Representing Great Britain

Women's athletics

Commonwealth Youth Games

= Abigail Irozuru =

British long jumper

Abigail Irozuru (born 3 January 1990, in Manchester) is an English track and field athlete, specialising in long jump. She was sponsored by Virgin Trains West Coast and had a Class 390 Pendolino train named after her in September 2011.

She competed for the Sale Harriers, the same club as former Great Britain athletes Diane Modahl and Darren Campbell.

==Early life==
Irozuru was born in Manchester. Both of her parents are from the Igbo people of Nigeria.

==Career==

Irozuru began participating in athletics as a 14-year-old after she excelled at a youth athletics match by winning the 100 m, 200 m, 4 × 100 m and the long jump. This led to an invitation by Ian Wiltshire to start training at the City of Manchester Stadium before its conversion to a full football stadium. Her talent quickly shone through and in 2006 Irozuru won Silver at both the English Schools Championships and British Schools Championships competing against highly accomplished young jumpers.

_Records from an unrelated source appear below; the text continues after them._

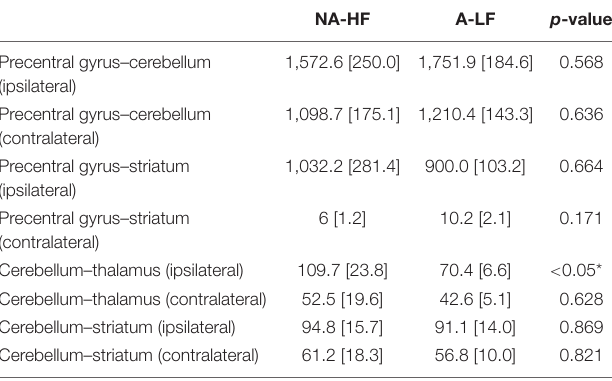
TABLE 3 | The number of fiber connectivity between motor related brain regions. NA-HF A-LF p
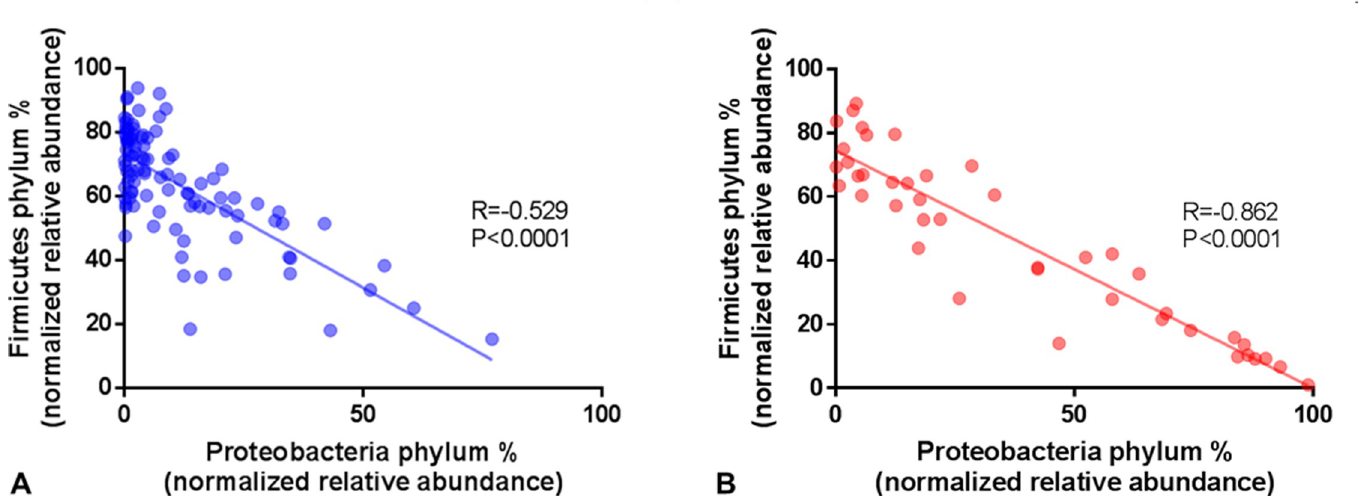
Fig 4. Correlation of the phyla Proteobacteria and Firmicutes in DA from (A) non-SIBO (N = 98) and (B) SIBO (N = 42) subjects.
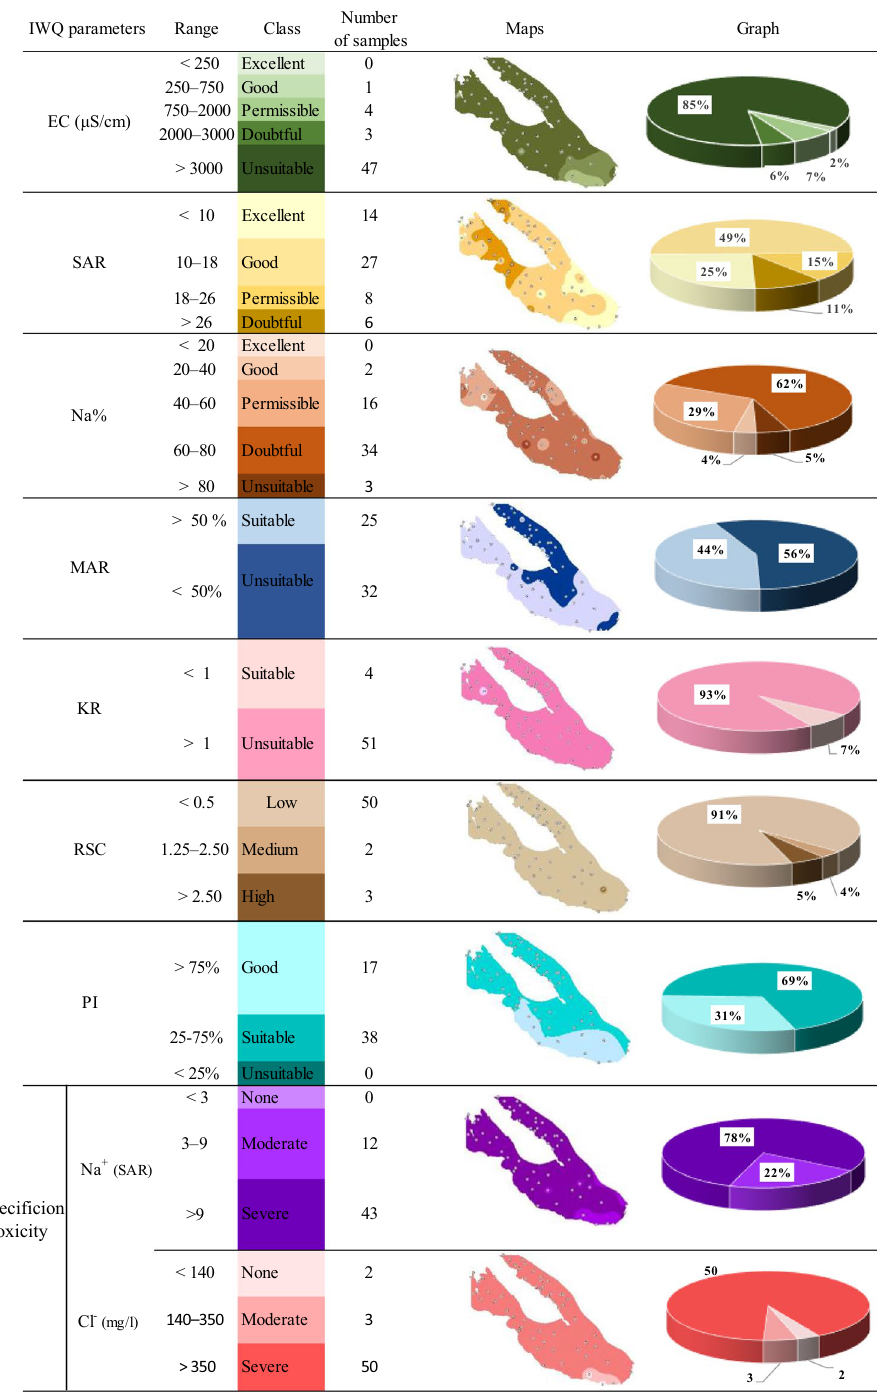
Table 8 Classification of groundwater samples based on irrigation water quality (IWQ)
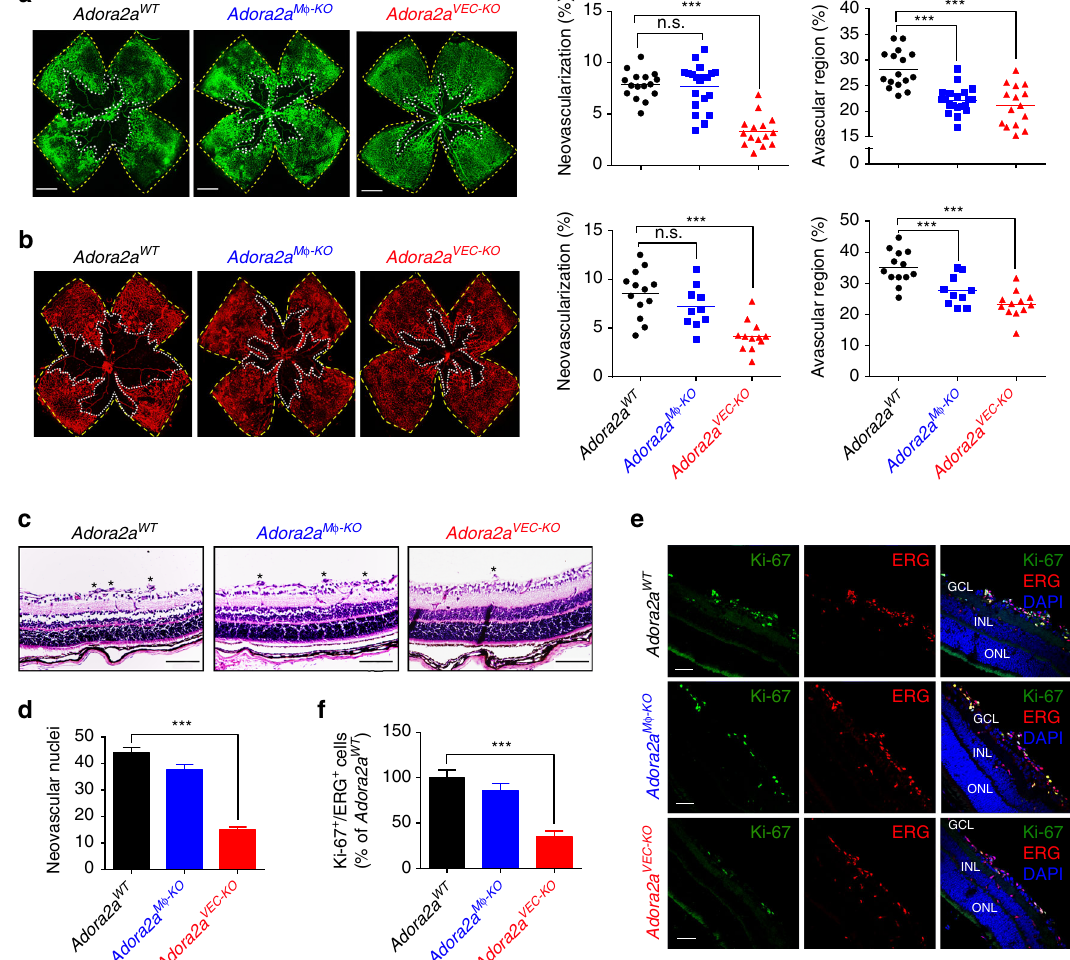
Fig. 2 Endothelial Adora2a de fi ciency signi fi cantly decreases formation of pathological neovascularization in OIR retinas. a , b Quanti fi cation of pathological neovascularization and vessel dropout area (within the white borders ) in postnatal day (P)17 OIR retinas. Adora2a fl ox/ fl ox ( Adora2a WT ), Adora2a fl ox/ fl ox Lysm cre/cre ( Adora2a M φ -KO ), and Adora2a fl ox/ fl ox Cdh5 cre ( Adora2a VEC-KO ) mice were exposed to 70% O 2 a or 75% O 2 b . Areas of pathological neovascularization and vessel dropout are quanti fi ed as percentage of total retinal area. n = 16, 20, 15 retinas for a ; n = 13, 10, 12 retinas for b ; *** P < 0.001 vs. Adora2a WT group. Scale bars : 1000 μ m. c Histological analysis of in fi ltration of neovascular nuclei from inner limiting membrane into vitreous in the OIR retinas. Nuclei on the vitreal side of the inner limiting membrane are indicated by asterisk . Scale bars : 100 μ m. d Quantitative analysis of the number of neovascular nuclei in the OIR retinas. * P < 0.001 ( n = 6 mice for Adora2a WT group; n = 8 for Adora2a M φ -KO and Adora2a VEC-KO groups). e Ki-67 immuno fl uorescent staining on OIR retinas. Representative green (Ki-67), red (ERG), blue (nuclei, DAPI), and merged images were captured with confocal fl uorescent microscopy. GCL ganglion cell layer, INL inner nuclear layer, ONL outer nuclear layer. Scale bars : 50 μ m. f Quantitative analysis of the Ki-67 and ERG double-positive cells in each group. * P < 0.001 ( n = 9 mice for each group). Data are represented as means ± s.e.m. Statistical signi fi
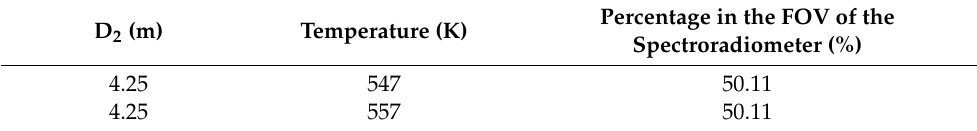
Table 1. FOV nonuniformity correction verification scheme.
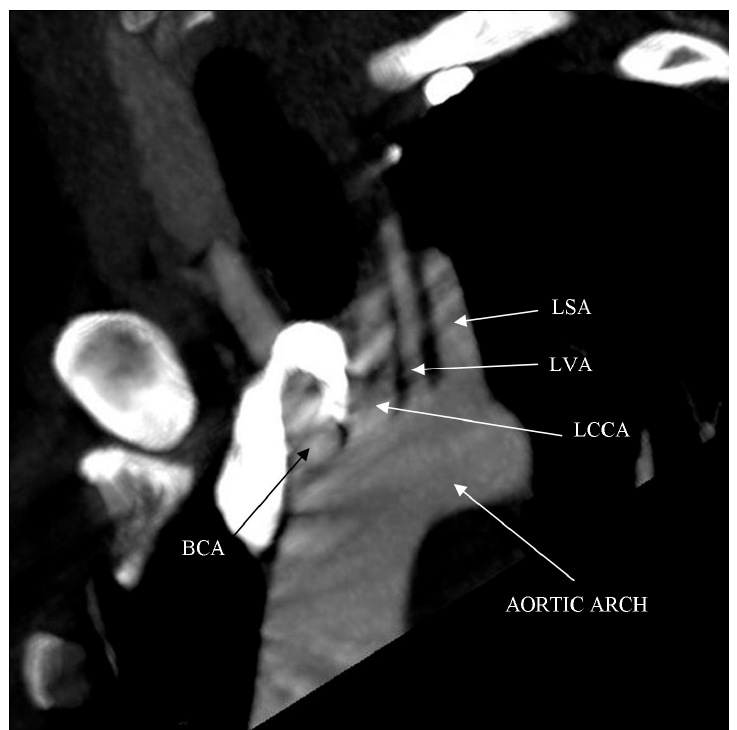
Figure 1. Right upper limb computed tomography angiography. MIP reconstruction. Candy cane view. Independent left vertebral artery ostium between the ostia of the left common carotid artery and the left subclavian artery (vascular anatomic variant). Int. J. Environ. Res. Public Health 2021 , 18 , x FOR PEER REVIEW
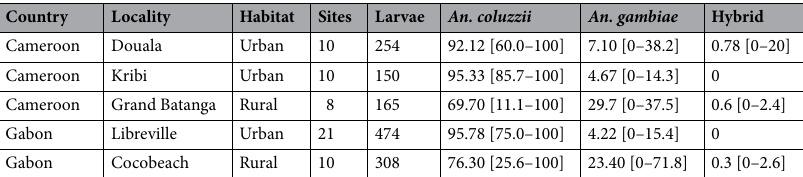
Table 1. Sampling locations and number of samples used in this study. Sites, number of breeding sites at each locality. Larvae, total number of samples analyzed (modelling and genomic analyses). An. coluzzii, mean frequency of this species per locality; in brackets the minimum and maximum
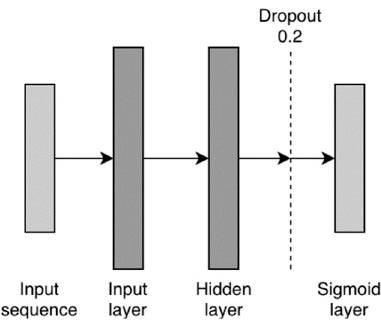
Figure 3. The set of stacked layers that together form the BoW classification architecture.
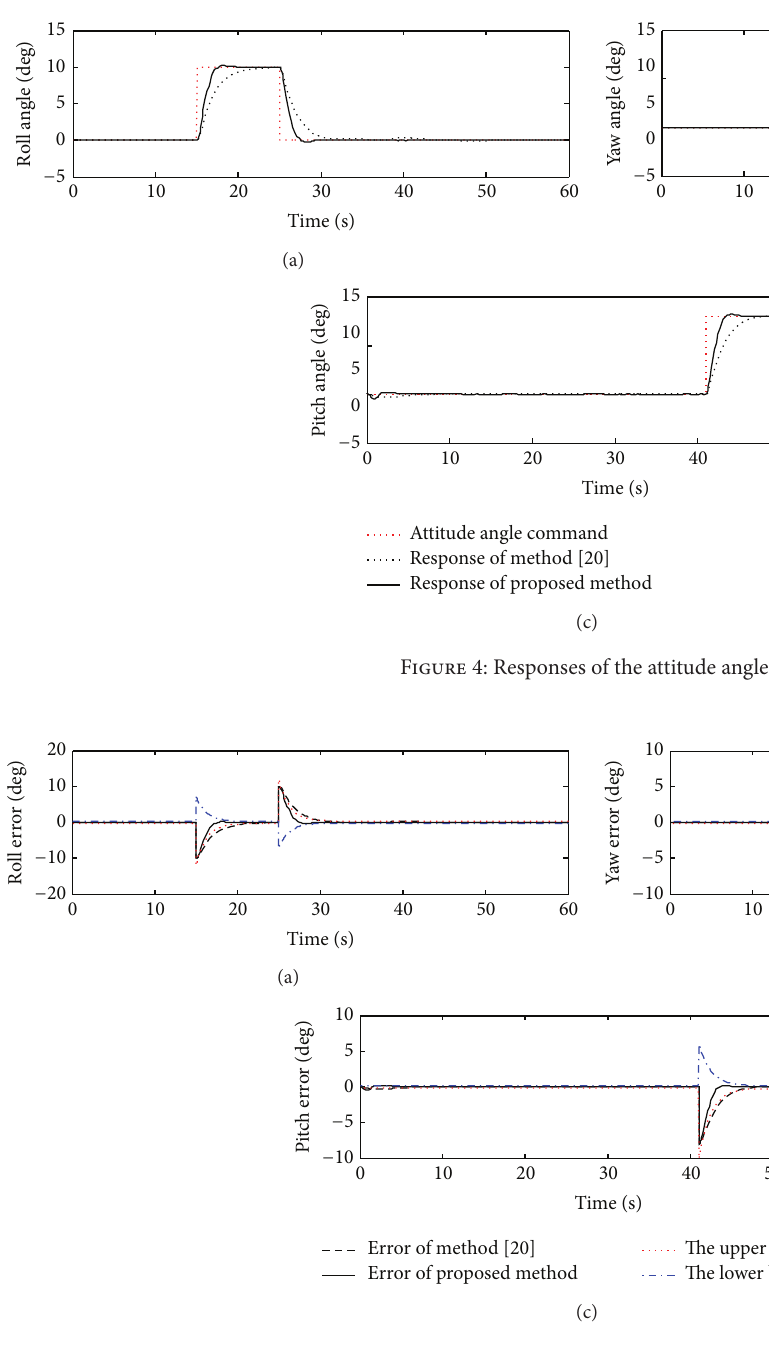
Figure 5: Tracking errors of the attitude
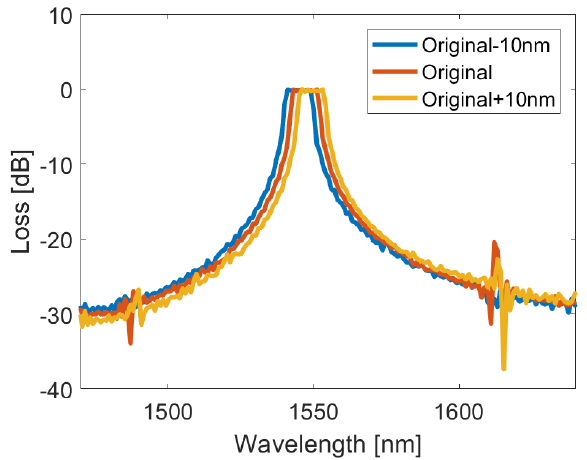
Figure 5. Fabrication error induced central wavelength shift for C4.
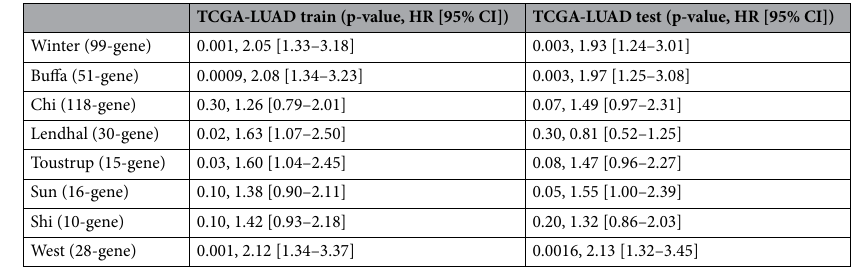
Table 3. Comparison of gene signatures in TCGA-LUAD train and test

After establishing herself as an elite junior athlete, Irozuru moved to London to study for a law degree at University College London where she firstly worked with UK Athletics head long and triple jumps coach John Herbert who also coached Jade Johnson to the 2008 Summer Olympics. Her current coach is Larry Achike who helped her achieve 2012 National Indoor Long Jump Silver and Gold in her first senior international in Bratislava. On Saturday 9 June 2012 at the Georgi Pavlov International Athletics Meeting in Sofia, Bulgaria Irozuru jumped 6.80m in the sixth round, setting a new personal best and meeting the Olympic A Qualifying distance for the 2012 Summer Olympics. On the 24 June 2012 at the Aviva Olympic Trials & UK Championships in Birmingham she was disappointed to jump 6.48 which meant she had to compete at the 2012 European Athletics Championships in Helsinki, Finland.

After retiring in 2016, she made a comeback in 2019, improving her personal best to 6.86 m, and reaching the final (placing seventh) at the World Championships in Doha.

==Personal life==
Irozuru is a Christian. When asked in an interview with Christian magazine Woman Alive how she would choose to label herself, she remarked 'I always try to start with being a daughter of the Almighty God - my dad calls me that. And an athlete for sure, and a speaker. I'm a coach and a daughter, a sister... so much'.